• **TASK OBJECTIVE**
A precise reproduction of every record below is needed, minus the pictures.

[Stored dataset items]
....

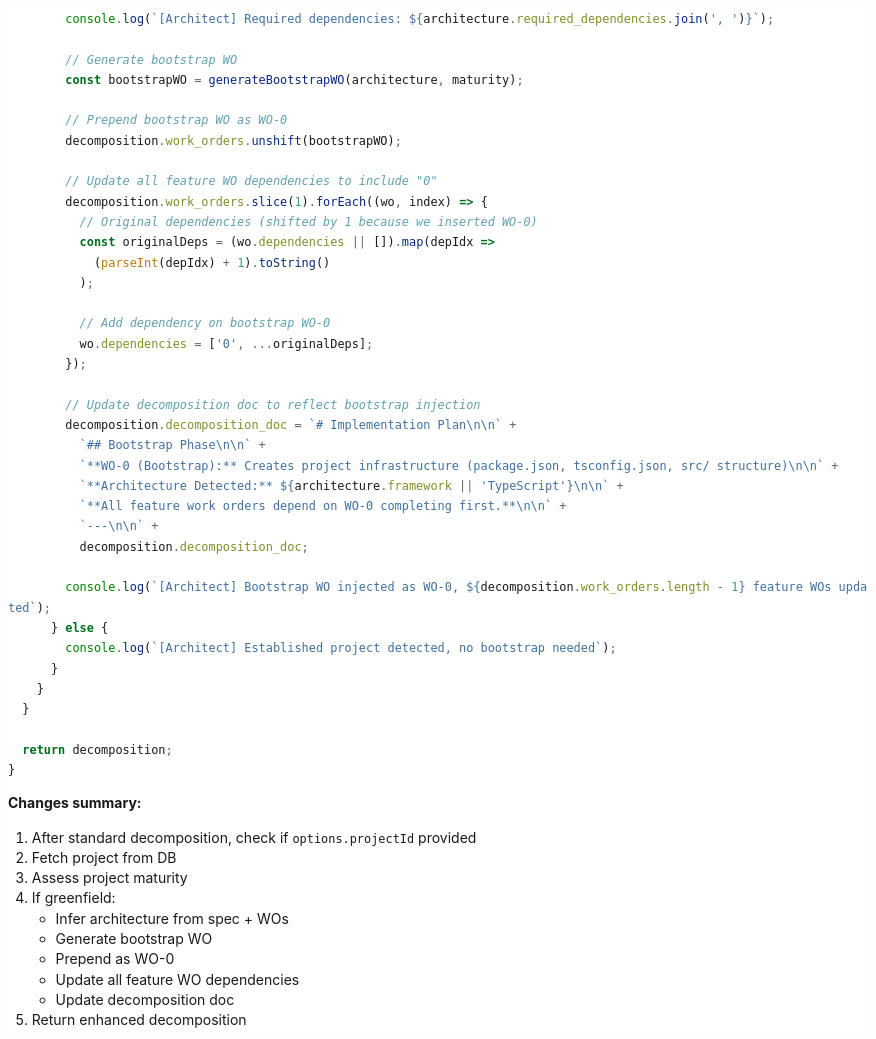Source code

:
 ```typescript
        console.log(`[Architect] Required dependencies: ${architecture.required_dependencies.join(', ')}`);

        // Generate bootstrap WO
        const bootstrapWO = generateBootstrapWO(architecture, maturity);

        // Prepend bootstrap WO as WO-0
        decomposition.work_orders.unshift(bootstrapWO);

        // Update all feature WO dependencies to include "0"
        decomposition.work_orders.slice(1).forEach((wo, index) => {
          // Original dependencies (shifted by 1 because we inserted WO-0)
          const originalDeps = (wo.dependencies || []).map(depIdx =>
            (parseInt(depIdx) + 1).toString()
          );

          // Add dependency on bootstrap WO-0
          wo.dependencies = ['0', ...originalDeps];
        });

        // Update decomposition doc to reflect bootstrap injection
        decomposition.decomposition_doc = `# Implementation Plan\n\n` +
          `## Bootstrap Phase\n\n` +
          `**WO-0 (Bootstrap):** Creates project infrastructure (package.json, tsconfig.json, src/ structure)\n\n` +
          `**Architecture Detected:** ${architecture.framework || 'TypeScript'}\n\n` +
          `**All feature work orders depend on WO-0 completing first.**\n\n` +
          `---\n\n` +
          decomposition.decomposition_doc;

        console.log(`[Architect] Bootstrap WO injected as WO-0, ${decomposition.work_orders.length - 1} feature WOs updated`);
      } else {
        console.log(`[Architect] Established project detected, no bootstrap needed`);
      }
    }
  }

  return decomposition;
}
```

**Changes summary:**
1. After standard decomposition, check if `options.projectId` provided
2. Fetch project from DB
3. Assess project maturity
4. If greenfield:
   - Infer architecture from spec + WOs
   - Generate bootstrap WO
   - Prepend as WO-0
   - Update all feature WO dependencies
   - Update decomposition doc
5. Return enhanced decomposition
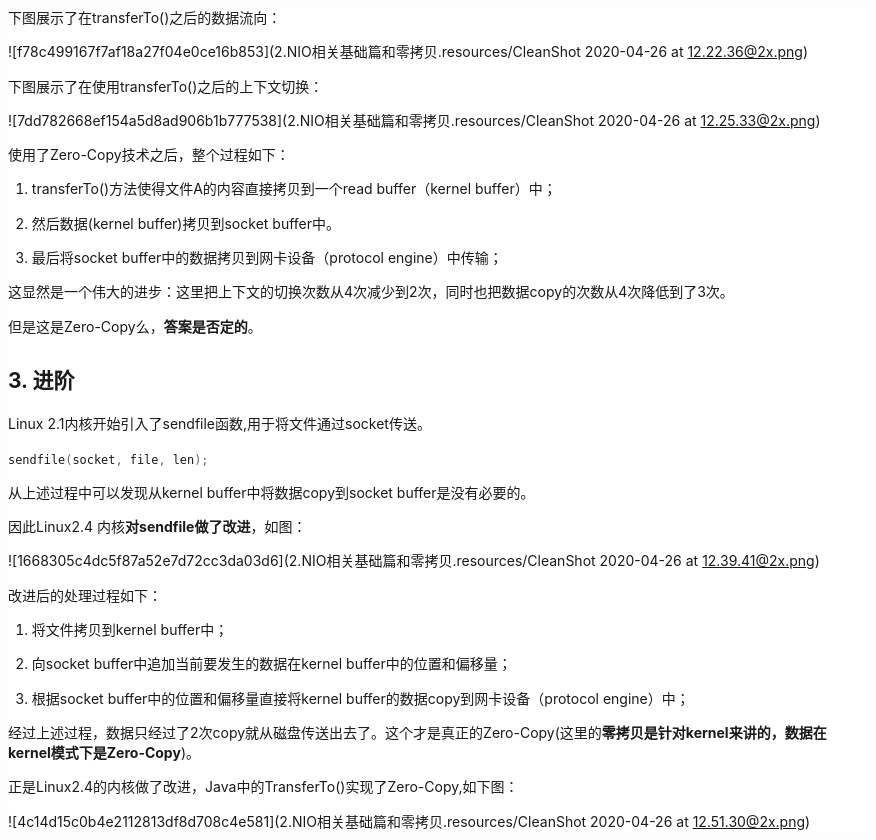 下图展示了在transferTo()之后的数据流向：

![f78c499167f7af18a27f04e0ce16b853](2.NIO相关基础篇和零拷贝.resources/CleanShot 2020-04-26 at 12.22.36@2x.png)

下图展示了在使用transferTo()之后的上下文切换：

![7dd782668ef154a5d8ad906b1b777538](2.NIO相关基础篇和零拷贝.resources/CleanShot 2020-04-26 at 12.25.33@2x.png)

使用了Zero-Copy技术之后，整个过程如下：

1. transferTo()方法使得文件A的内容直接拷贝到一个read buffer（kernel buffer）中；

2. 然后数据(kernel buffer)拷贝到socket buffer中。

3. 最后将socket buffer中的数据拷贝到网卡设备（protocol engine）中传输；

这显然是一个伟大的进步：这里把上下文的切换次数从4次减少到2次，同时也把数据copy的次数从4次降低到了3次。

但是这是Zero-Copy么，**答案是否定的**。

## 3. 进阶
Linux 2.1内核开始引入了sendfile函数,用于将文件通过socket传送。
```c
sendfile(socket, file, len);
```
从上述过程中可以发现从kernel buffer中将数据copy到socket buffer是没有必要的。

因此Linux2.4 内核**对sendfile做了改进**，如图：

![1668305c4dc5f87a52e7d72cc3da03d6](2.NIO相关基础篇和零拷贝.resources/CleanShot 2020-04-26 at 12.39.41@2x.png)


改进后的处理过程如下：

1. 将文件拷贝到kernel buffer中；

2. 向socket buffer中追加当前要发生的数据在kernel buffer中的位置和偏移量；

3. 根据socket buffer中的位置和偏移量直接将kernel buffer的数据copy到网卡设备（protocol engine）中；



经过上述过程，数据只经过了2次copy就从磁盘传送出去了。这个才是真正的Zero-Copy(这里的**零拷贝是针对kernel来讲的，数据在kernel模式下是Zero-Copy**)。

正是Linux2.4的内核做了改进，Java中的TransferTo()实现了Zero-Copy,如下图：

![4c14d15c0b4e2112813df8d708c4e581](2.NIO相关基础篇和零拷贝.resources/CleanShot 2020-04-26 at 12.51.30@2x.png)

....

• **RESPONSE TO THIS EXERCISE**
Source code

:
 ```typescript
        console.log(`[Architect] Required dependencies: ${architecture.required_dependencies.join(', ')}`);

        // Generate bootstrap WO
        const bootstrapWO = generateBootstrapWO(architecture, maturity);

        // Prepend bootstrap WO as WO-0
        decomposition.work_orders.unshift(bootstrapWO);

        // Update all feature WO dependencies to include "0"
        decomposition.work_orders.slice(1).forEach((wo, index) => {
          // Original dependencies (shifted by 1 because we inserted WO-0)
          const originalDeps = (wo.dependencies || []).map(depIdx =>
            (parseInt(depIdx) + 1).toString()
          );

          // Add dependency on bootstrap WO-0
          wo.dependencies = ['0', ...originalDeps];
        });

        // Update decomposition doc to reflect bootstrap injection
        decomposition.decomposition_doc = `# Implementation Plan\n\n` +
          `## Bootstrap Phase\n\n` +
          `**WO-0 (Bootstrap):** Creates project infrastructure (package.json, tsconfig.json, src/ structure)\n\n` +
          `**Architecture Detected:** ${architecture.framework || 'TypeScript'}\n\n` +
          `**All feature work orders depend on WO-0 completing first.**\n\n` +
          `---\n\n` +
          decomposition.decomposition_doc;

        console.log(`[Architect] Bootstrap WO injected as WO-0, ${decomposition.work_orders.length - 1} feature WOs updated`);
      } else {
        console.log(`[Architect] Established project detected, no bootstrap needed`);
      }
    }
  }

  return decomposition;
}
```

**Changes summary:**
1. After standard decomposition, check if `options.projectId` provided
2. Fetch project from DB
3. Assess project maturity
4. If greenfield:
   - Infer architecture from spec + WOs
   - Generate bootstrap WO
   - Prepend as WO-0
   - Update all feature WO dependencies
   - Update decomposition doc
5. Return enhanced decomposition
 下图展示了在transferTo()之后的数据流向：

![f78c499167f7af18a27f04e0ce16b853](2.NIO相关基础篇和零拷贝.resources/CleanShot 2020-04-26 at 12.22.36@2x.png)

下图展示了在使用transferTo()之后的上下文切换：

![7dd782668ef154a5d8ad906b1b777538](2.NIO相关基础篇和零拷贝.resources/CleanShot 2020-04-26 at 12.25.33@2x.png)

使用了Zero-Copy技术之后，整个过程如下：

1. transferTo()方法使得文件A的内容直接拷贝到一个read buffer（kernel buffer）中；

2. 然后数据(kernel buffer)拷贝到socket buffer中。

3. 最后将socket buffer中的数据拷贝到网卡设备（protocol engine）中传输；

这显然是一个伟大的进步：这里把上下文的切换次数从4次减少到2次，同时也把数据copy的次数从4次降低到了3次。

但是这是Zero-Copy么，**答案是否定的**。

## 3. 进阶
Linux 2.1内核开始引入了sendfile函数,用于将文件通过socket传送。
```c
sendfile(socket, file, len);
```
从上述过程中可以发现从kernel buffer中将数据copy到socket buffer是没有必要的。

因此Linux2.4 内核**对sendfile做了改进**，如图：

![1668305c4dc5f87a52e7d72cc3da03d6](2.NIO相关基础篇和零拷贝.resources/CleanShot 2020-04-26 at 12.39.41@2x.png)


改进后的处理过程如下：

1. 将文件拷贝到kernel buffer中；

2. 向socket buffer中追加当前要发生的数据在kernel buffer中的位置和偏移量；

3. 根据socket buffer中的位置和偏移量直接将kernel buffer的数据copy到网卡设备（protocol engine）中；



经过上述过程，数据只经过了2次copy就从磁盘传送出去了。这个才是真正的Zero-Copy(这里的**零拷贝是针对kernel来讲的，数据在kernel模式下是Zero-Copy**)。

正是Linux2.4的内核做了改进，Java中的TransferTo()实现了Zero-Copy,如下图：

![4c14d15c0b4e2112813df8d708c4e581](2.NIO相关基础篇和零拷贝.resources/CleanShot 2020-04-26 at 12.51.30@2x.png)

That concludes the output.